This is the first of several articles on really difficult maneuvers, a fact you’d know if you subscribed to the Tailwheeler’s Journal Newsletter. Send me an email if you’d like to be on it. It’s free and won’t result in any pitches!
Written in November, 2017
Sometimes we aren’t really aware of what the airplane is doing until we can see it’s movement relative to something else. Think about formation flying. We don’t realize that the airplane is doing all that moving until we see it next to another one in flight.
The same lightbulb went off over the top of my head a while back when I invented the “Dutch Touch”, then found that it was a bit more complicated than I had originally thought!
Here’s the concept: When we’re at altitude and we have lots of practice under our belt, the Dutch Roll seems pretty simple (The “Dutch Roll” is considered by many to be mis-named. What follows is a description of the maneuver as it’s usually taught, right name or not): The Dutch roll is simply a series of alternating banks done relatively quick and perfectly coordinated so that the heading never changes, and your upper body stays in one position (that pesky ball of the turn coordinator stays centered as well.)
The Tailwheel Town PA12 executing the Dutch Touch. It’s about to roll the opposite direction to put its other tire on the runway. Note how its “droop tip” is close to the ground. (photo by Walt Lasecki)
Just a quick word to those who will be called upon to do this maneuver in one of my courses: Don’t be a pansy. Put in ALL of the aileron in order to roll with ALACRITY! The reason I say this is that most of my applicants start this roll really slow. I’m sorry, but I’m not taking a nap and would really prefer to judge a roll that that is done quickly and not with timidity.

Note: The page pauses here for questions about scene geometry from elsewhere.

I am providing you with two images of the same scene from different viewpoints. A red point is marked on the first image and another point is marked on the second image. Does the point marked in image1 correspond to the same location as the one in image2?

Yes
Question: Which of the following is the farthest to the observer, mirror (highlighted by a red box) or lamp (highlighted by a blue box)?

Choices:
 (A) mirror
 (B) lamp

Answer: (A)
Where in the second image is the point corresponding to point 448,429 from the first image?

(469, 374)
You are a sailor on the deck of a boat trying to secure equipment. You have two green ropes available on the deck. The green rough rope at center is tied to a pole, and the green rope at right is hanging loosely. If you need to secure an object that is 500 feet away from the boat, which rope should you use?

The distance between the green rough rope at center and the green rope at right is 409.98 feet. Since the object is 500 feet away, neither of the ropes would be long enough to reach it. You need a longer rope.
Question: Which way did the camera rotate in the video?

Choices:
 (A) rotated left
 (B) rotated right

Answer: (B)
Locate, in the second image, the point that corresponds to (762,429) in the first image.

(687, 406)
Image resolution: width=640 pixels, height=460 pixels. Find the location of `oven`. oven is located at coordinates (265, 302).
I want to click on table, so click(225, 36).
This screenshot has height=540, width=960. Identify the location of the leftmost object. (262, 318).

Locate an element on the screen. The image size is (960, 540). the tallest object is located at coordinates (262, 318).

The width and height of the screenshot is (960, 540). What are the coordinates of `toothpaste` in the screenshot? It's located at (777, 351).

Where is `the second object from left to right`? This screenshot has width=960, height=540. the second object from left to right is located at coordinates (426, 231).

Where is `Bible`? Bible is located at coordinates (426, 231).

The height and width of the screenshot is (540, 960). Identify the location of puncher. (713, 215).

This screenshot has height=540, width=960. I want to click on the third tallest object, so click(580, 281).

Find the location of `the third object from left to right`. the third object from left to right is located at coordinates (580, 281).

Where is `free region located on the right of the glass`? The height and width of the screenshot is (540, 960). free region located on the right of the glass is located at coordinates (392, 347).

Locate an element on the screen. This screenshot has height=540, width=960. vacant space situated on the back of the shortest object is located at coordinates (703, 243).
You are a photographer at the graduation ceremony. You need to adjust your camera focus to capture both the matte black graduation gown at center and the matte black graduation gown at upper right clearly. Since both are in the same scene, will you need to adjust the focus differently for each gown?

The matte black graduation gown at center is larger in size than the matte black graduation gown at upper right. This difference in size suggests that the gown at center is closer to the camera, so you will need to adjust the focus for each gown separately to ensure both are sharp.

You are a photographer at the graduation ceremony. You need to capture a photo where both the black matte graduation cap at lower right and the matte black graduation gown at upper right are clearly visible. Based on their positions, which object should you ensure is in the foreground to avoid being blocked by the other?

So, doesn’t it stand to reason that all we have to do is take this coordination maneuver, move it to a foot or so off the ground and start banking back and forth in order to perform “The Dutch Touch”? As the airplane banks, the wheel closest to the ground will touch and then we’ll bank the other direction and touch with the other wheel. But there are a couple of reasons that this is not as simple when we’re in the cockpit as it seems when we first dream it up. One is the wind. It conspires to move us to the side if it’s a crosswind (and it’s ALWAYS a crosswind). That’s why you’ll sometimes hear me refer to “the DEFAULT crab angle”. If there is any crosswind (and there usually is) we will have a “wind correction angle” or “Crab” in that moment when the wings are level.
The other is the fact that we didn’t realize that the lift changes as the bank changes. In order to keep the airplane that silly foot off the ground, we have to be constantly changing the angle of attack so that the vertical component of lift remains constant. Well, shucks, that’s no problem for us cool aviators. Right!
And here’s the part that I didn’t want to write: If I never suggest the Dutch Touch to you it’s because I don’t want to burden you with an incredibly difficult maneuver. If I DO suggest that you try it, it’s because I think you’re a pretty damned good stick. There! I just insulted well over half of my students. Oh, well, I was gonna quit teaching anyway!